(Beginning of SOURCE MATERIAL)
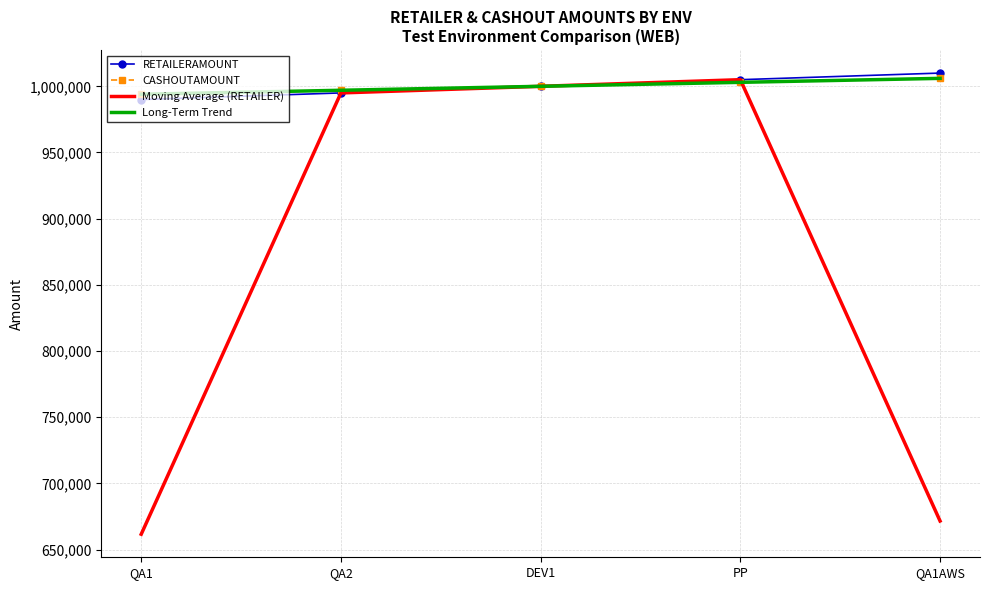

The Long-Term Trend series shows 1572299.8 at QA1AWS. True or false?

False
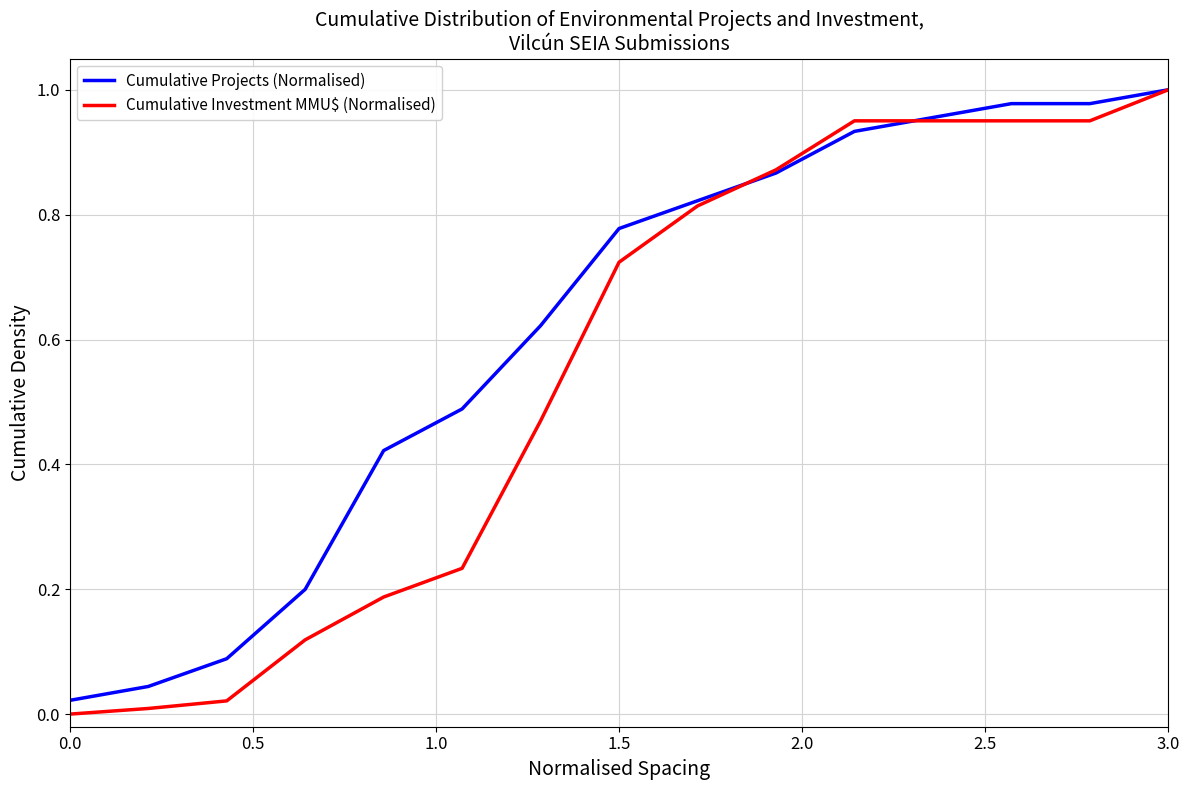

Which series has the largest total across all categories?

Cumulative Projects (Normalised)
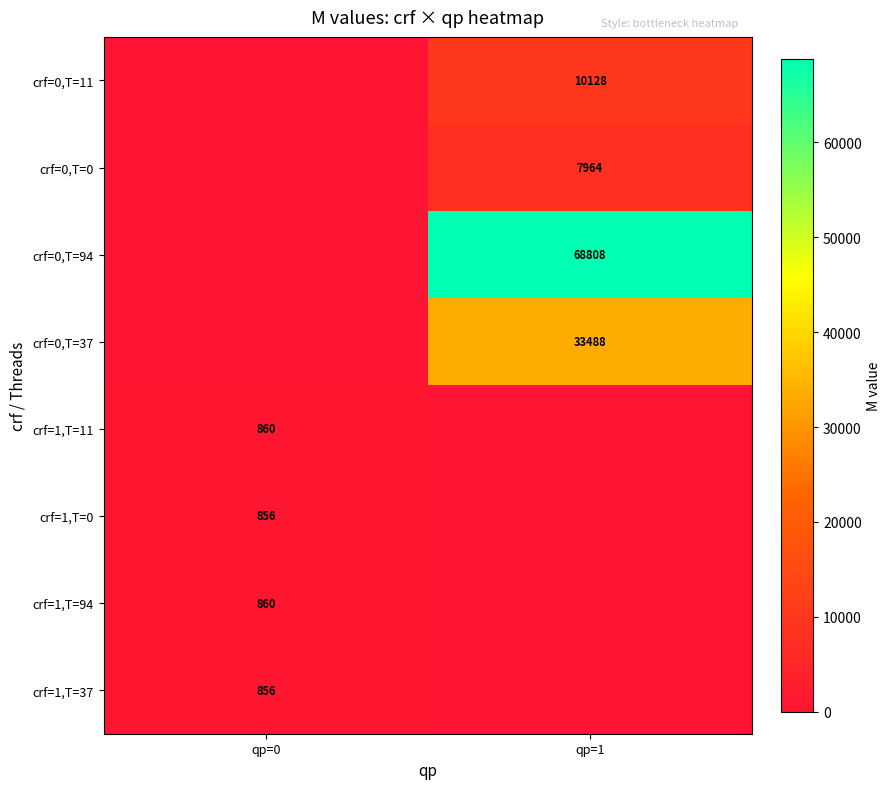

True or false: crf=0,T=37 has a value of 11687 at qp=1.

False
(End of SOURCE MATERIAL)
(Beginning of SOURCE MATERIAL)
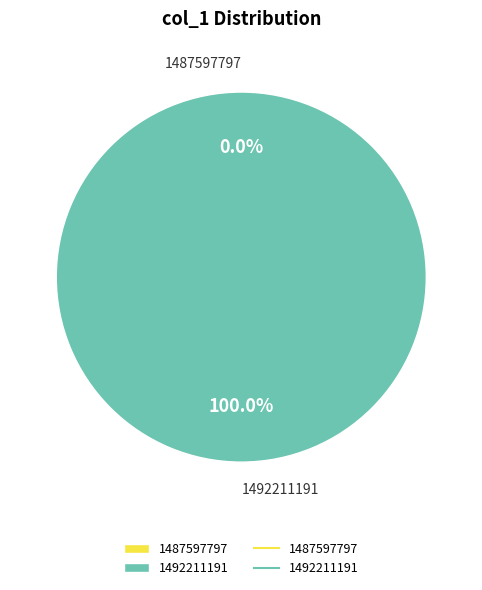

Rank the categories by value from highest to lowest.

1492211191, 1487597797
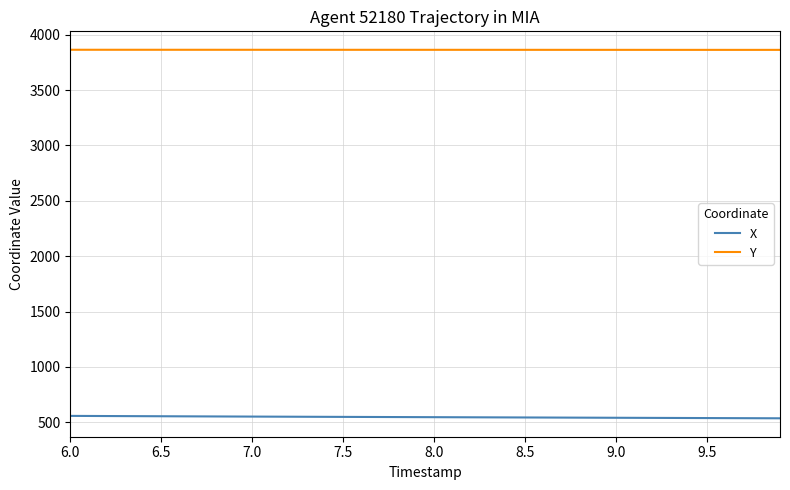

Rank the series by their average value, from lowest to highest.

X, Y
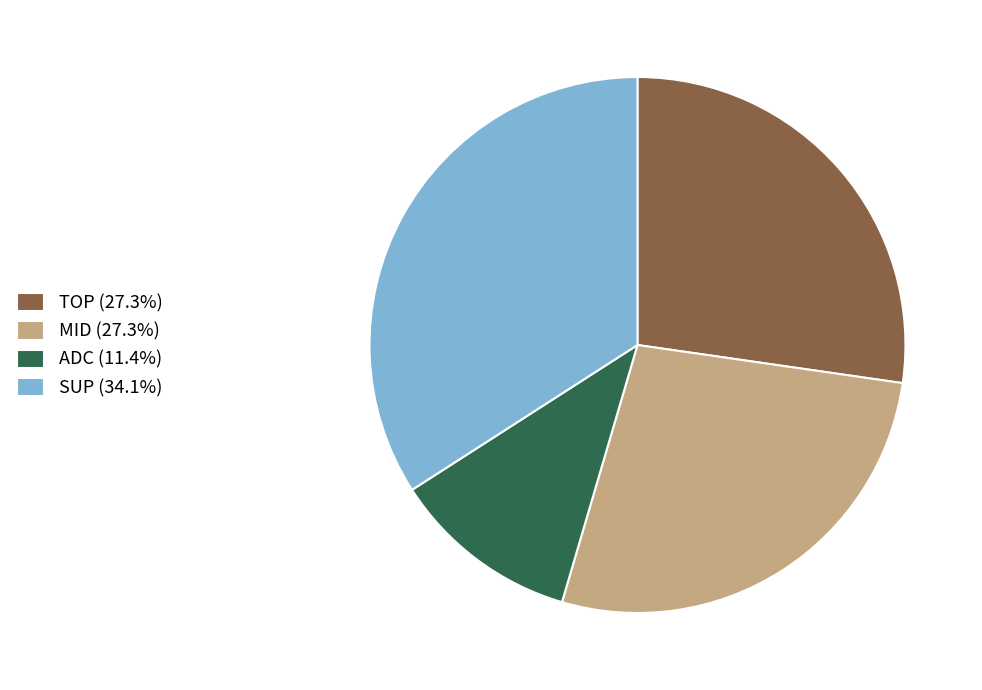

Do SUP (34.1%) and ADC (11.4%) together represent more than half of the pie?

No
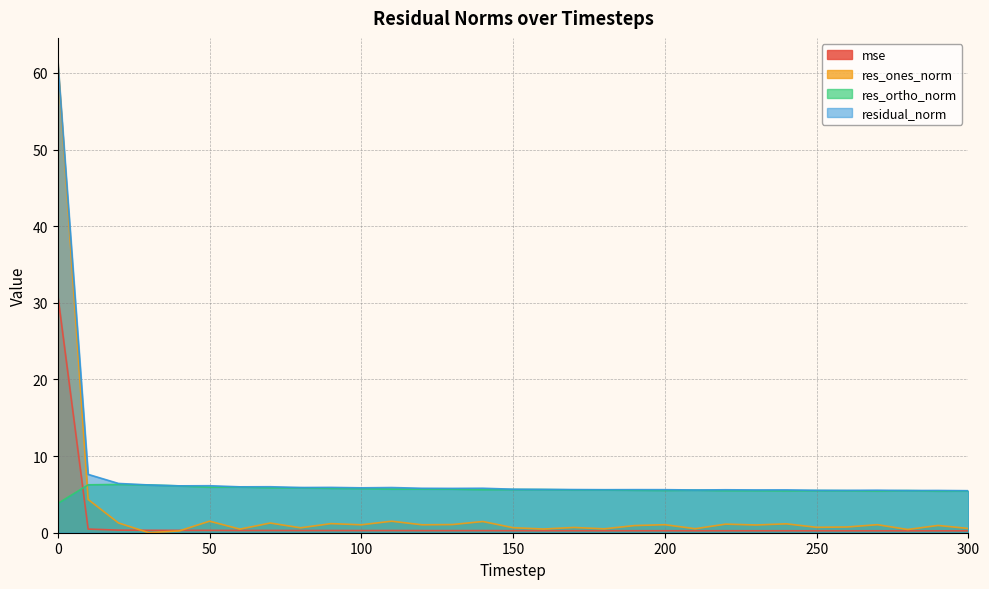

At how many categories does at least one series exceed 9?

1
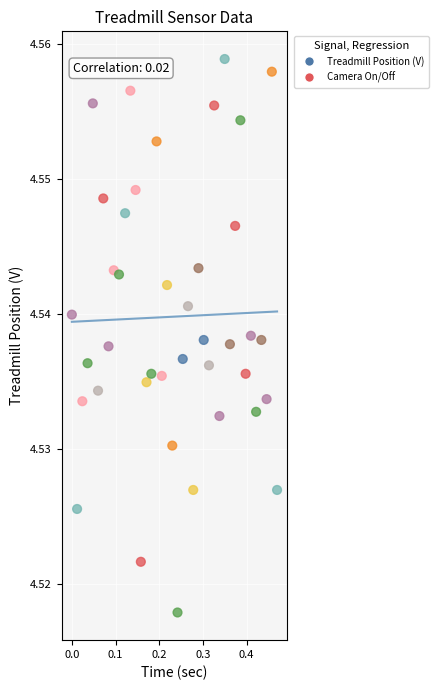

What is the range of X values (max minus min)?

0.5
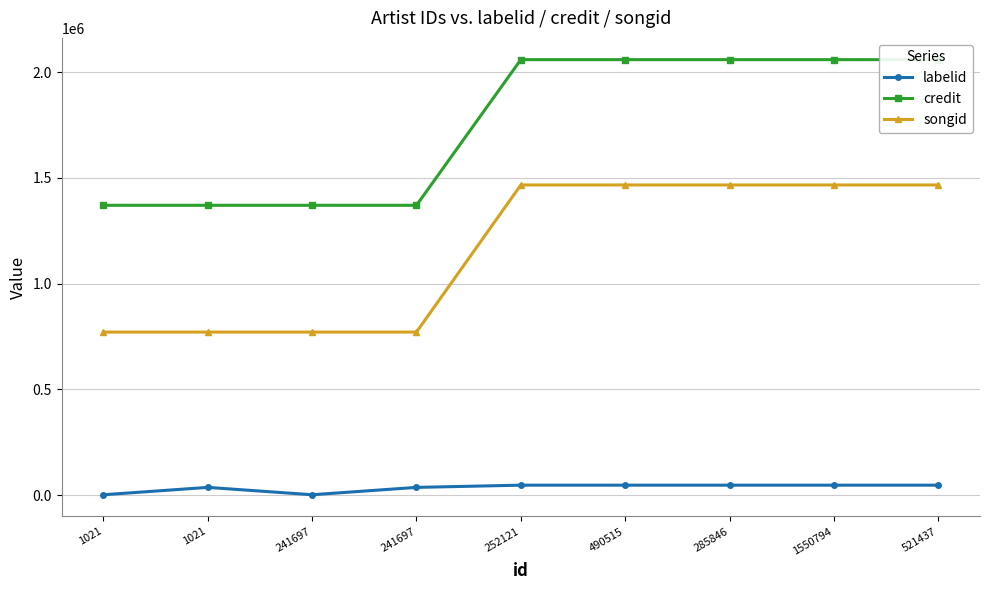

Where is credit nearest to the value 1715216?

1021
(End of SOURCE MATERIAL)
*TO-DO ITEM*
Please pull out every line of the listing above that contains the word "from".

*REPLY*
Rank the categories by value from highest to lowest.
Rank the series by their average value, from lowest to highest.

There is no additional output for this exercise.